We got our female GSD, Harley, when she was about 6 weeks old and she is now 8 1/2 and has always been friendly with other dogs. A few years ago, we adopted a Great Dane for a short time until she passed away from bloat. They were great friends and it was great to see her have a playmate for the few months that we had the Dane.

We have recently been thinking about getting a new dog, but are not sure about a puppy or adult. It would either be a small dog, like a Bichon or small terrior, or another GSD. Not sure about boy or girl, either (but I'm not sure if that makes a difference?)

My dilemma is not knowing if it's a good idea, or not. She has been a spoiled only dog for a while and now that she is getting older, she is getting even more spoiled because of her arthritis (It's definitely affecting her, but she is still pretty mobile, will run a bit, and plays fetch like a pro.) 

I am going back and forth on it. On one hand I wonder if it would be good for her to have a playmate and if it would keep her "young" a bit longer. On the other hand I don't want her to get less attention as she is getting older. I feel like we only have a few years left and I want those years to be the best possible.

I was hoping to get a little feedback from others.

Thanks!


----------



## TimberGSD2 (Nov 8, 2011)

I've not had issues with adding another dog. Kya was 8 when we got our min pin Phinneas and we just recently added another German shepherd puppy when Kya was 11. They are best friends and I rarely go anywhere without a shepherd on either side of me. 

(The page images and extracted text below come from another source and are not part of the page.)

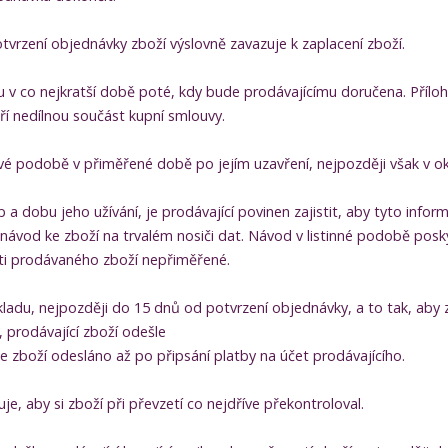
vrzení objednávky zboží výslovně zavazuje k zaplacení zboží.
u v co nejkratší době poté, kdy bude prodávajícímu doručena. Příl
í nedílnou součást kupní smlouvy.
vé podobě v přiměřené době po jejím uzavření, nejpozději však v o
a dobu jeho užívání, je prodávající povinen zajistit, aby tyto inf
ávod ke zboží na trvalém nosiči dat. Návod v listinné podobě poskyt
sti prodávaného zboží nepřiměřené.
ladu, nejpozději do 15 dnů od potvrzení objednávky, a to tak, aby 
, prodávající zboží odešle
 zboží odesláno až po připsání platby na účet prodávajícího.
je, aby si zboží při převzetí co nejdříve překontroloval.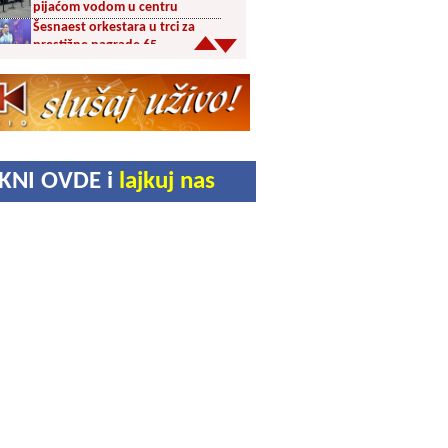
pijaćom vodom u centru
Šesnaest orkestara u trci za
prestižne nagrade 65.
Dragačevskog sabora trubača:
Bez Vranjanaca u
takmičarskom delu
Akcija dobrovoljnog davanja
krvi PU Vranje na Besnoj Kobili
KUD Vrelac u Vranjskoj Banji
IKNI OVDE i
lajkuj nas
domaćin Međunarodnog
festivala folklora
Za poljoprivrednike 5,8 miliona
dinara iz budžeta Vranja
Svetska nedelja dojenja –
Dojenje najbolji početak
života. Osnažimo ono što je
provereno najbolje
Akcija dobrovoljnog davanja
krvi u četvrtak u Vranju
Ukrao novac iz crkve: Policija
brzo reagovala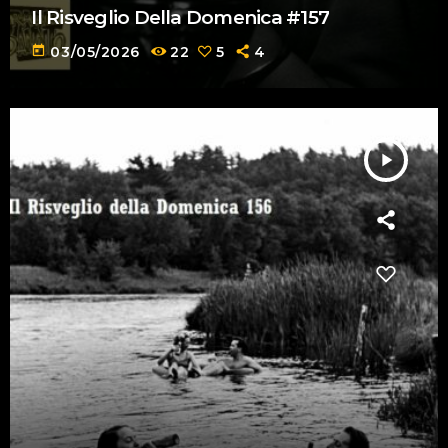
Il Risveglio Della Domenica #157
today
03/05/2026
22
5
4
play_arrow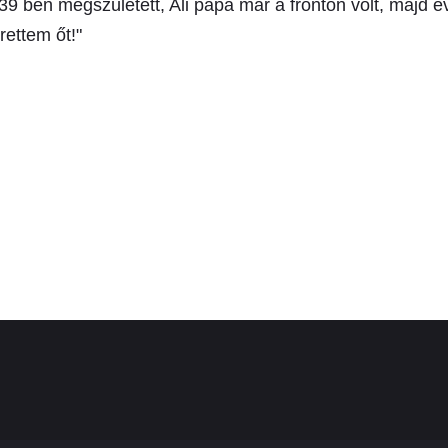
39 ben megszületett, Ali papa már a fronton volt, majd 
rettem őt!"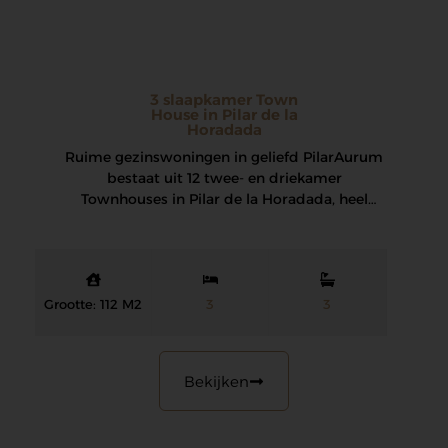
3 slaapkamer Town
House in Pilar de la
Horadada
Ruime gezinswoningen in geliefd Pilar Aurum
bestaat uit 12 twee- en driekamer
Townhouses in Pilar de la Horadada, heel
dicht bij…
Grootte: 112 M2
3
3
Bekijken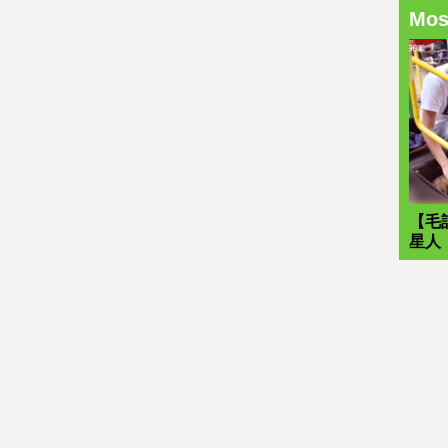
Mo
【毛
星人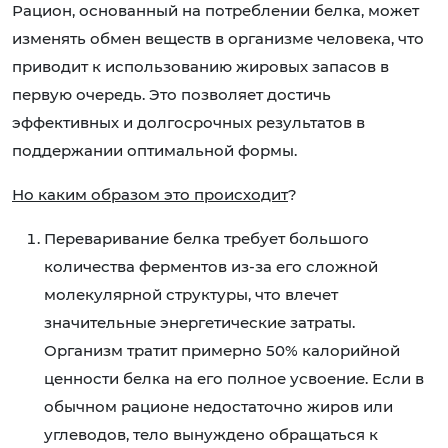
Рацион, основанный на потреблении белка, может
изменять обмен веществ в организме человека, что
приводит к использованию жировых запасов в
первую очередь. Это позволяет достичь
эффективных и долгосрочных результатов в
поддержании оптимальной формы.
Но каким образом это происходит
?
Переваривание белка требует большого
количества ферментов из-за его сложной
молекулярной структуры, что влечет
значительные энергетические затраты.
Организм тратит примерно 50% калорийной
ценности белка на его полное усвоение. Если в
обычном рационе недостаточно жиров или
углеводов, тело вынуждено обращаться к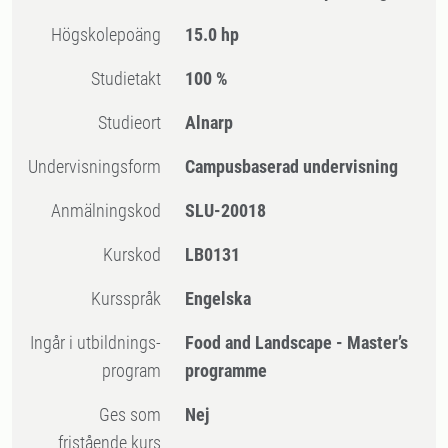
högskolepoäng
15.0 hp
Studietakt
100 %
Studieort
Alnarp
Undervisningsform
Campusbaserad undervisning
Anmälningskod
SLU-20018
Kurskod
LB0131
Kursspråk
Engelska
Ingår i utbildnings-
Food and Landscape - Master’s
program
programme
Ges som
Nej
fristående kurs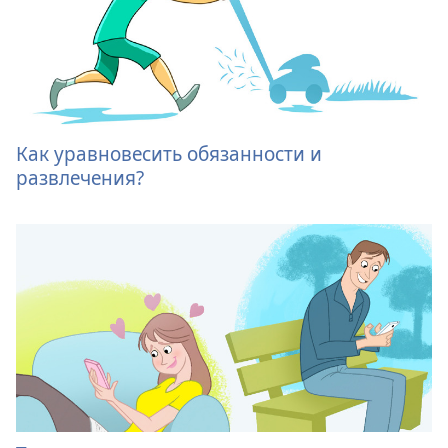
Как уравновесить обязанности и
развлечения?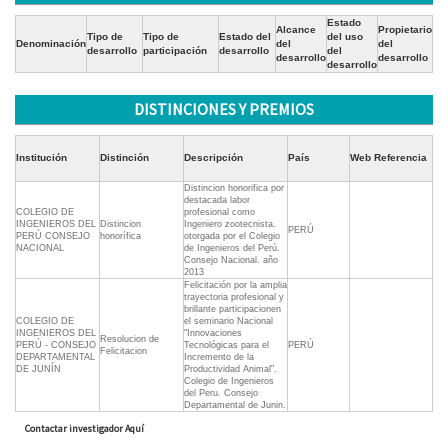
Estado
Alcance
Propietario
Tipo de
Tipo de
Estado del
del uso
Denominación
del
del
desarrollo
participación
desarrollo
del
desarrollo
desarrollo
desarrollo
DISTINCIONES Y PREMIOS
Institución
Distinción
Descripción
País
Web Referencia
Distincion honorifica por
destacada labor
COLEGIO DE
profesional como
INGENIEROS DEL
Distincion
Ingeniero zootecnista.
PERÚ
PERÚ CONSEJO
honorífica
otorgada por el Colegio
NACIONAL
de Ingenieros del Perú.
Consejo Nacional. año
2013
Felicitación por la amplia
trayectoria profesional y
brillante participacionen
COLEGIO DE
el seminario Nacional
INGENIEROS DEL
"Innovaciones
Resolucion de
PERÚ - CONSEJO
Tecnológicas para el
PERÚ
Felicitacion
DEPARTAMENTAL
Incremento de la
DE JUNÍN
Productividad Animal".
Colegio de Ingenieros
del Peru. Consejo
Departamental de Junin.
Contactar investigador Aquí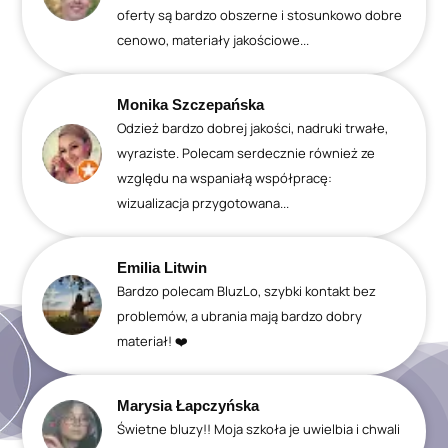
oferty są bardzo obszerne i stosunkowo dobre
cenowo, materiały jakościowe...
Monika Szczepańska
Odzież bardzo dobrej jakości, nadruki trwałe,
wyraziste. Polecam serdecznie również ze
względu na wspaniałą współpracę:
wizualizacja przygotowana...
Emilia Litwin
Bardzo polecam BluzLo, szybki kontakt bez
problemów, a ubrania mają bardzo dobry
materiał! ❤️
Marysia Łapczyńska
Świetne bluzy!! Moja szkoła je uwielbia i chwali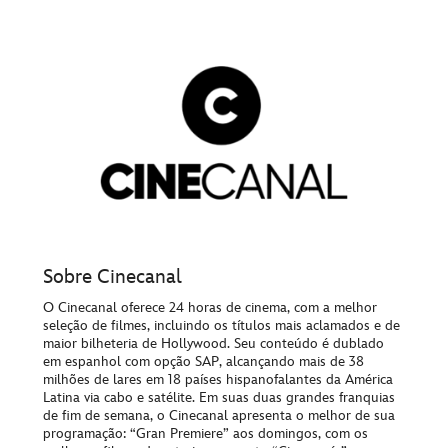
Sobre Cinecanal
O Cinecanal oferece 24 horas de cinema, com a melhor
seleção de filmes, incluindo os títulos mais aclamados e de
maior bilheteria de Hollywood. Seu conteúdo é dublado
em espanhol com opção SAP, alcançando mais de 38
milhões de lares em 18 países hispanofalantes da América
Latina via cabo e satélite. Em suas duas grandes franquias
de fim de semana, o Cinecanal apresenta o melhor de sua
programação: “Gran Premiere” aos domingos, com os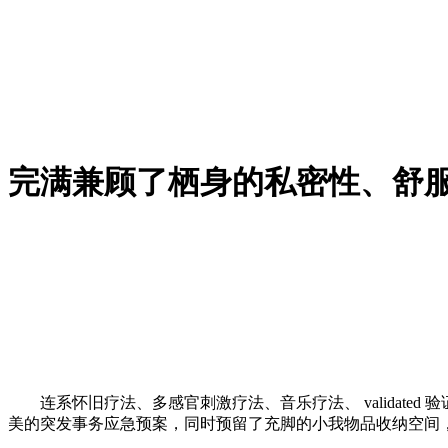
完满兼顾了栖身的私密性、舒
连系怀旧疗法、多感官刺激疗法、音乐疗法、 validate
美的突发事务应急预案，同时预留了充脚的小我物品收纳空间，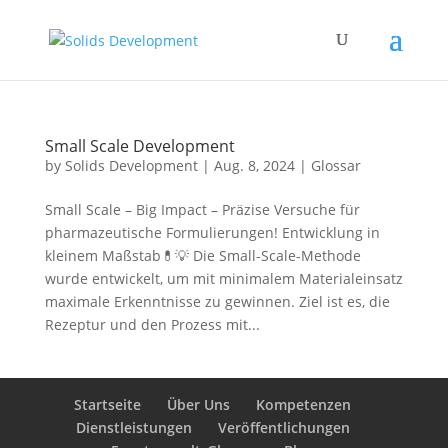
Small Scale Development
by
Solids Development
|
Aug. 8, 2024
|
Glossar
Small Scale – Big Impact – Präzise Versuche für
pharmazeutische Formulierungen! Entwicklung in
kleinem Maßstab💊💡 Die Small-Scale-Methode
wurde entwickelt, um mit minimalem Materialeinsatz
maximale Erkenntnisse zu gewinnen. Ziel ist es, die
Rezeptur und den Prozess mit...
Startseite
Über Uns
Kompetenzen
Dienstleistungen
Veröffentlichungen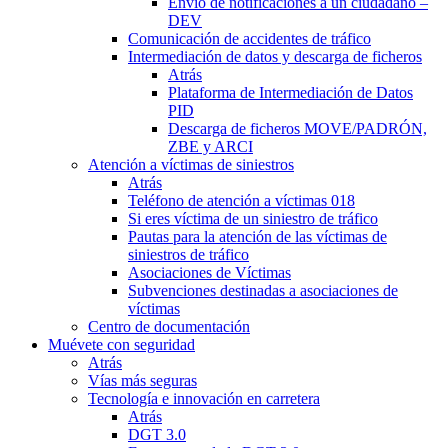
Envío de notificaciones a un ciudadano –
DEV
Comunicación de accidentes de tráfico
Intermediación de datos y descarga de ficheros
Atrás
Plataforma de Intermediación de Datos
PID
Descarga de ficheros MOVE/PADRÓN,
ZBE y ARCI
Atención a víctimas de siniestros
Atrás
Teléfono de atención a víctimas 018
Si eres víctima de un siniestro de tráfico
Pautas para la atención de las víctimas de
siniestros de tráfico
Asociaciones de Víctimas
Subvenciones destinadas a asociaciones de
víctimas
Centro de documentación
Muévete con seguridad
Atrás
Vías más seguras
Tecnología e innovación en carretera
Atrás
DGT 3.0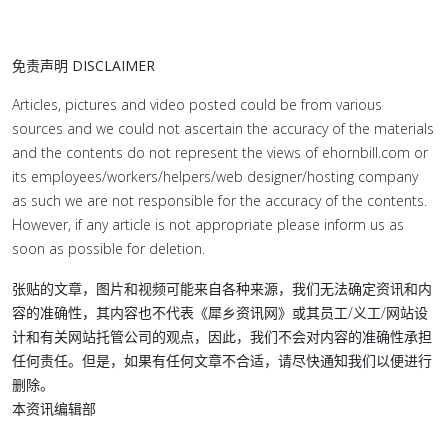
免责声明 DISCLAIMER
Articles, pictures and video posted could be from various
sources and we could not ascertain the accuracy of the materials
and the contents do not represent the views of ehornbill.com or
its employees/workers/helpers/web designer/hosting company
as such we are not responsible for the accuracy of the contents.
However, if any article is not appropriate please inform us as
soon as possible for deletion.
张贴的文章，图片和视频可能来自各种来源，我们无法确定资讯和内
容的准确性，其内容也不代表《犀乡资讯网》或其员工/义工/网站设
计和有关网站托管公司的观点，因此，我们不会对内容的准确性承担
任何责任。但是，如果有任何文章不合适，请尽快通知我们以便进行
删除。
本资讯编辑部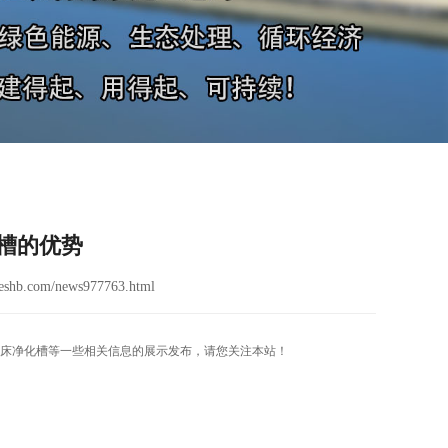
槽的优势
eshb.com/news977763.html
床净化槽等一些相关信息的展示发布，请您关注本站！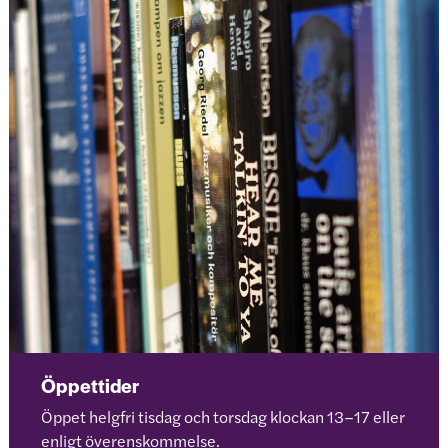
Öppettider
Öppet helgfri tisdag och torsdag klockan 13–17 eller
enligt överenskommelse.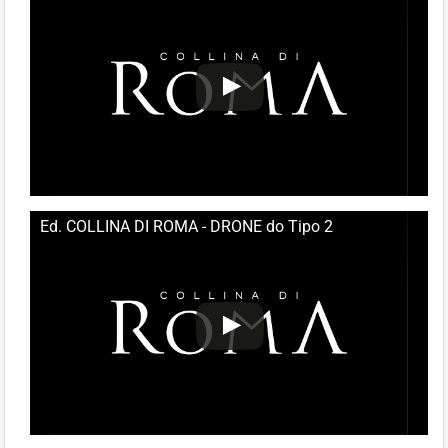
Ed. COLLINA DI ROMA - DRONE do Tipo 2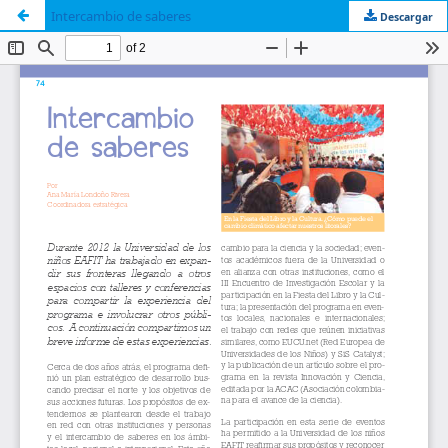
Intercambio de saberes
Descargar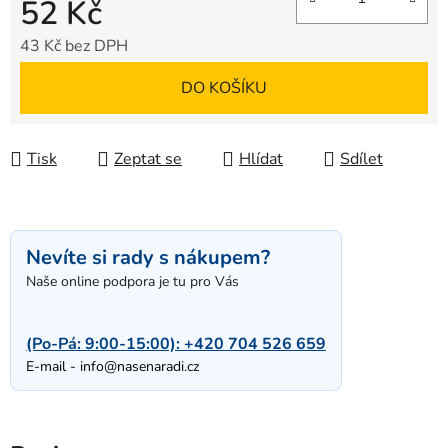
52 Kč
43 Kč bez DPH
Měrná cena:
DO KOŠÍKU
Tisk
Zeptat se
Hlídat
Sdílet
Nevíte si rady s nákupem?
Naše online podpora je tu pro Vás
(Po-Pá: 9:00-15:00):
+420 704 526 659
E-mail -
info@nasenaradi.cz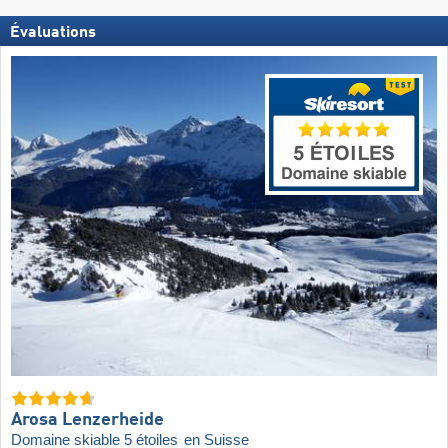
Évaluations
Arosa Lenzerheide
Domaine skiable 5 étoiles
en Suisse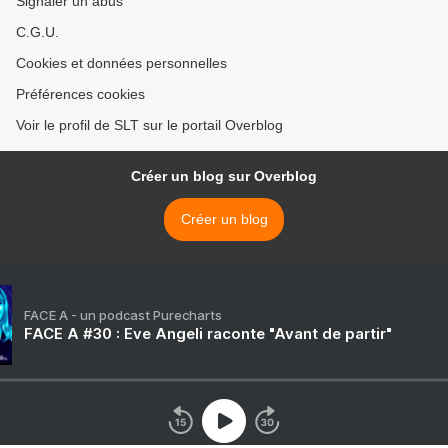
Signaler un abus
C.G.U.
Cookies et données personnelles
Préférences cookies
Voir le profil de SLT sur le portail Overblog
Créer un blog sur Overblog
Créer un blog
FACE A - un podcast Purecharts
FACE A #30 : Eve Angeli raconte "Avant de partir"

I do have to say that Milla has kept Kya young and active. I know Kya gets annoyed by her but has had no problem putting Milla in her place.


----------



## jaggirl47 (Jul 18, 2009)

My old man was 9 when we got Leyna. He did very well with her. He liked having another dog to play with, but let her know when he had enough. The issue we did have was with Leyna. Zappa passed away in January at 11 and Leyna has been depressed and still is to this day. If we say his name, she runs around the house looking for him.


----------



## Gharrissc (May 19, 2012)

It sound like she would adjust better to another adult or adolescent dog,instead of a puppy.My 9 year old loves most of the dogs that come through here,but she doesn't really have too much patience with young puppies. Her best buddy was a 9 month old Vizsla/GSD/Lab mix. They played all of the time and my dog went through a bit of a depression when she was adopted.


----------



## julie87 (Aug 19, 2012)

It would be easier for you to get another dog I think it would help when you will be grieving, but your new dog will be depressed when the older one passes and I think it just makes the situation more sad.. Plus your dog might feel that its her time to pass and you are replacing her with a new pup.. and yes your dog would get less attention when she needs the most attention right now. With her bad arthritis not sure if its a good idea for her to play with puppies, it would just make her suffering worse and it would aggravate her. I would just let her retire the last couple of years, let her have a peaceful life where she is #1 dog...


----------